▶ _Document_:
## START

Emperor Augustus, “First Citizen”, statue in Rome
The formation of gadrauhts is repeated in Gothic in the synonym gahlaiba ‘συ-στρατιώτης’, ‘companions in arms, comrades’, literally ‘he who shares the same bread’. It seems evident that there is a close relationship between Gothic ga–hlaiba and Latin companio: one of the two is a calque of the other. Probably gahlaiba is the original and companio the imitation.
The name for the “army” is a term common to the Germanic dialects: Gothic harjis, Old Icel. herr, Old High Germ. hari. It appears already in the form hari– several times in the Runic inscriptions. It is further also met with as Hario-, Chario– in the Germanic proper names which have been handed down by classical authors.
This term has a counterpart in Celtic; the form harja coincides exactly with Middle Irish cuire < *koryo ‘army’. This is confirmed by the names of Gaulish peoples: the Vo–corii, Tri–corii, Petru–corii are so named because they have two, three or four troops; thus they are constituted by a union of groups of variable numbers. Here, too, Baltic, if not Slavic, has a corresponding form: Lithuanian karias, Old Prussian karjis ‘army’.
It is possible that this comparison extends beyond the western world, if we accept the Old Persian kāra as related, a word which signifies in certain passages of the Achaemenid inscriptions “the people” and in others “the army” and so denotes “the people in arms.” In this case the correspondence is less exact. The vocalic grade is different; it has a long vowel and it is not a form in *-yo. Further, kāra-, which recurs in the Middle Persian kārčār, Persian kārzār ‘combat’ is isolated and peculiar to Persian. There is no comparable Indo-Iranian term.

## END

▶ _Written instruction A_: From the passage on army terms, extract the part starting with "The name for" and going on through "Prussian karjis ‘army’.".
The passage on army terms and the entries have no connection to each other.

▶ _Records_:
## START

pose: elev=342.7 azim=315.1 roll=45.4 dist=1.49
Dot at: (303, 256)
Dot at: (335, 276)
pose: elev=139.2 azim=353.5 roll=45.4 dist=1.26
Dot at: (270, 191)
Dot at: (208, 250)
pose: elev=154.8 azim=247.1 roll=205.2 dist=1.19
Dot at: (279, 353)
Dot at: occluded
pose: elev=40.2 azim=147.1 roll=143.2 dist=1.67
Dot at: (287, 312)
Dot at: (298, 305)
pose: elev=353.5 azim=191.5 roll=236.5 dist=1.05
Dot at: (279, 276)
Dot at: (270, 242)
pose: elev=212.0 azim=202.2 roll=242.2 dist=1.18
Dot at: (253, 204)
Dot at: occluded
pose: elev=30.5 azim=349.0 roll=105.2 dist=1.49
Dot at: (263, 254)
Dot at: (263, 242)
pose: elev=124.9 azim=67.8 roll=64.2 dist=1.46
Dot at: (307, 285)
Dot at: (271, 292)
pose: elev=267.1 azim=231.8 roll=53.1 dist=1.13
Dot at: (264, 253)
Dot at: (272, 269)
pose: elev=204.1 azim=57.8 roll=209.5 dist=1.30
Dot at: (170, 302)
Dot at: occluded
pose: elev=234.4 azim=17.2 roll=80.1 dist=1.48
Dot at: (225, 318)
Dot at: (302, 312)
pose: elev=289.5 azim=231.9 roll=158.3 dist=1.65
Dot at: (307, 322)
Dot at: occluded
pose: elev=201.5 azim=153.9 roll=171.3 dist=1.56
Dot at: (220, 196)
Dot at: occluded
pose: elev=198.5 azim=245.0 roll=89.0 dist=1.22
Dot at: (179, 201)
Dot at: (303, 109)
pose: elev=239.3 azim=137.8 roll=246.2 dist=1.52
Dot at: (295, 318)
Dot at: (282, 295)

## END

▶ _Written instruction B_: In the entries, starting with the first line and going on through the line with "Dot at: (263, 242)", replace "pose" with "camera". Return only those lines, with everything else left unchanged.

▶ _Full solution A_:
The name for the “army” is a term common to the Germanic dialects: Gothic harjis, Old Icel. herr, Old High Germ. hari. It appears already in the form hari– several times in the Runic inscriptions. It is further also met with as Hario-, Chario– in the Germanic proper names which have been handed down by classical authors.
This term has a counterpart in Celtic; the form harja coincides exactly with Middle Irish cuire < *koryo ‘army’. This is confirmed by the names of Gaulish peoples: the Vo–corii, Tri–corii, Petru–corii are so named because they have two, three or four troops; thus they are constituted by a union of groups of variable numbers. Here, too, Baltic, if not Slavic, has a corresponding form: Lithuanian karias, Old Prussian karjis ‘army’.

▶ _Full solution B_:
camera: elev=342.7 azim=315.1 roll=45.4 dist=1.49
Dot at: (303, 256)
Dot at: (335, 276)
camera: elev=139.2 azim=353.5 roll=45.4 dist=1.26
Dot at: (270, 191)
Dot at: (208, 250)
camera: elev=154.8 azim=247.1 roll=205.2 dist=1.19
Dot at: (279, 353)
Dot at: occluded
camera: elev=40.2 azim=147.1 roll=143.2 dist=1.67
Dot at: (287, 312)
Dot at: (298, 305)
camera: elev=353.5 azim=191.5 roll=236.5 dist=1.05
Dot at: (279, 276)
Dot at: (270, 242)
camera: elev=212.0 azim=202.2 roll=242.2 dist=1.18
Dot at: (253, 204)
Dot at: occluded
camera: elev=30.5 azim=349.0 roll=105.2 dist=1.49
Dot at: (263, 254)
Dot at: (263, 242)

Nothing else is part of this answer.